While posts have been far and fewer this month, I can assure the people of J.T. that their friendly local neighborhood writer hasn’t actually been away, but that in addition to Starbucks, I’ve also been on a super-secret assignment as of late.
I’ll detail the specifics of the assignment when the time is right, but for now, what I can say to the people is that it has everything to do with L.A., and everything to do with yet another crucial part of what’ll make The L.A. Storyteller a premier source for the ‘third world’s’ voice in Los Angeles.
And what a powerful thing it is to call J.T. an experiment for the third world. Just earlier, it dawned on me how only a few years ago, any discussion about “where I came from” was one I avoided more often than not.
During college it was easy, after all, to talk about anything except myself. There was an English course to discuss, or a philosophical argument to pose. There was news to review with friends, or some traveling to chat about. It was all fascinating subject matter, of course, and I couldn’t count how many passionate conversations I enjoyed with so many people, but what I didn’t realize while I was having those conversations was just how much my perspective was actually influenced by the environment that I was born and raised in.
I always knew I came from ‘the hood’, but I didn’t exactly view ‘the hood’ as anything more than a fact of life. Or, I didn’t view my upbringing as anything which was truly unfair, but as something which was just unique in its own regard, like anyone else’s upbringing.
I still view things this way, but I’m more interested than ever in how the different backgrounds in L.A. got to be this way. I’m interested, for example, in just how LAUSD’s 2008 class graduated only 48% of its students on time.
I’m similarly interested in how over 58,000 people ended up on L.A.’s streets and parks. I wonder during which mayoral administration homelessness took off so much, and just how shelters and civic groups have failed to catch up throughout the years.
In the same sense, I’m interested in the link between L.A.’s role as the largest jail system in the country, which books over 171,000 people annually, and the 450 hoods claimed by over 45,000 gang members throughout the county.
Critics and sociologists have long recognized a ‘school to prison pipeline’, but with J.T., I’d like to develop discussions that consider the individuals referenced by such phrases as actual people, not as statistics. I’d like to do this for the simple reason that I’ve been one of the statistics described above who’s also met a number of other people with stories that have been ignored, neglected, or flat out denied by our society.
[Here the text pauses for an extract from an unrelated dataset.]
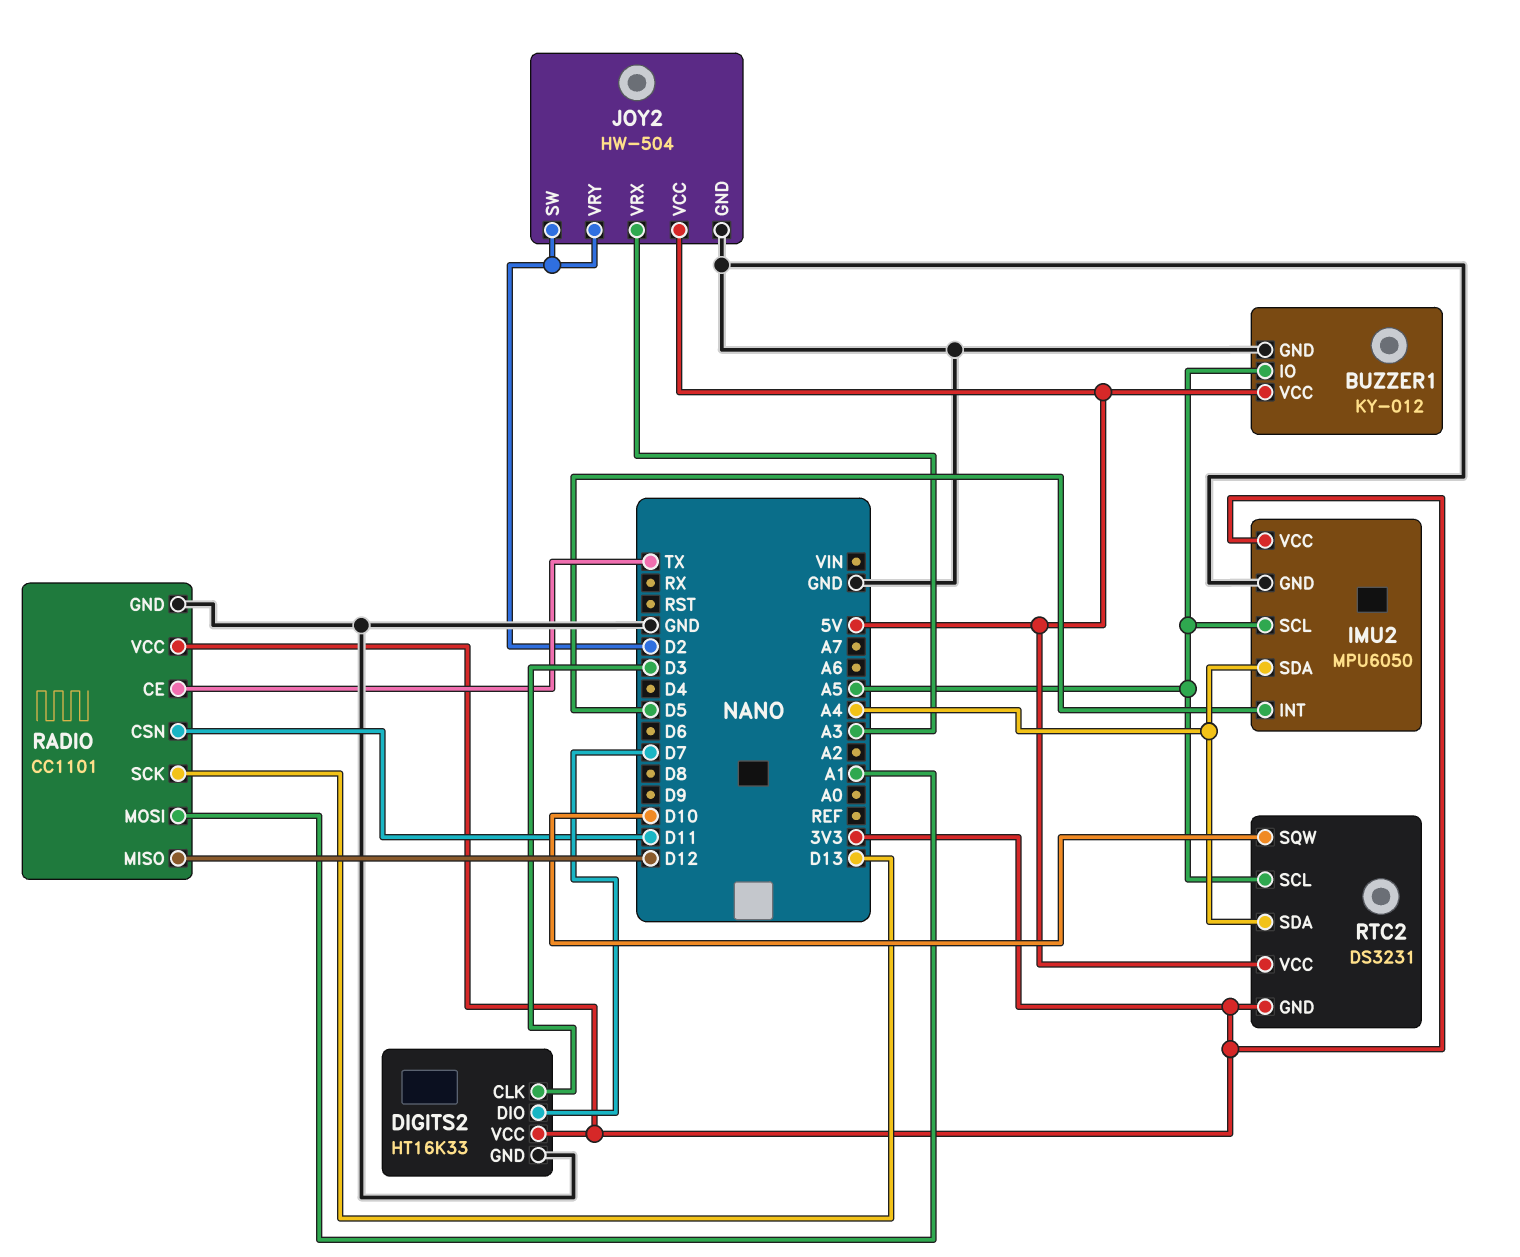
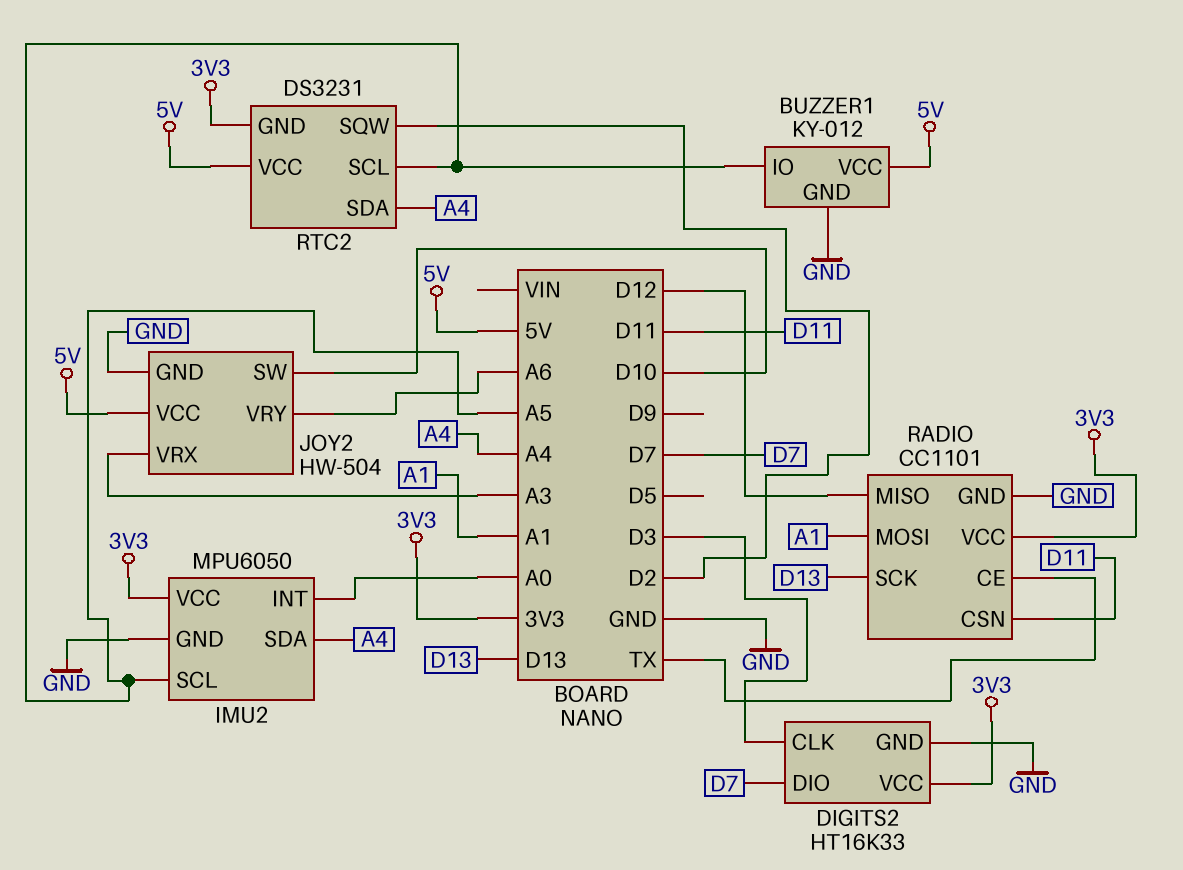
IMU2 pin INT: D5 -> A0
JOY2 pin SW: D2 -> D10
JOY2 pin VRY: D2 -> A6
RTC2 pin SQW: D10 -> D2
With this experience in mind, I feel it’s only right to talk about my people with the same honor and respect with which we speak to each other every time we cross paths.
As it has been for me personally, many of the youngsters at school, like the homies from the neighborhood or the homeless on the streets, may not exactly know how they’re being marginalized, although they do understand that something is tragically unfair about their environments.
In turn, as I was fortunate enough to meet people from a different side of the tracks who’d encourage me to see a different side of the world, I want to serve as a source for the next generation of individuals who will comprise L.A.’s schools, its governing offices, and the myriad of great things these organizations can accomplish together.
I see a ‘third L.A.’, then, not as a hopeless world, but as a sleeping giant, filled with the potential to create a world in the 21st century which the people of the 21st century deserve.
After all, it was just in 2013 that LAUSD increased its graduation rates to 66%! By the same change of the tide, in 2014 voters in California passed Proposition 47, which reduced penalties for petty drug crimes from felonies to misdemeanors, thereby reducing the potential number of people sent to California’s overcrowded prisons.
And while L.A. hasn’t yet committed itself to ending homelessness on its streets, I know that I’ll never forget the friends and neighbors on the street. I might be just one person, but one day at a time, I meet another individual, and together we all grow consciousness for the parts of ourselves from the other eyes of our community; one step at a time.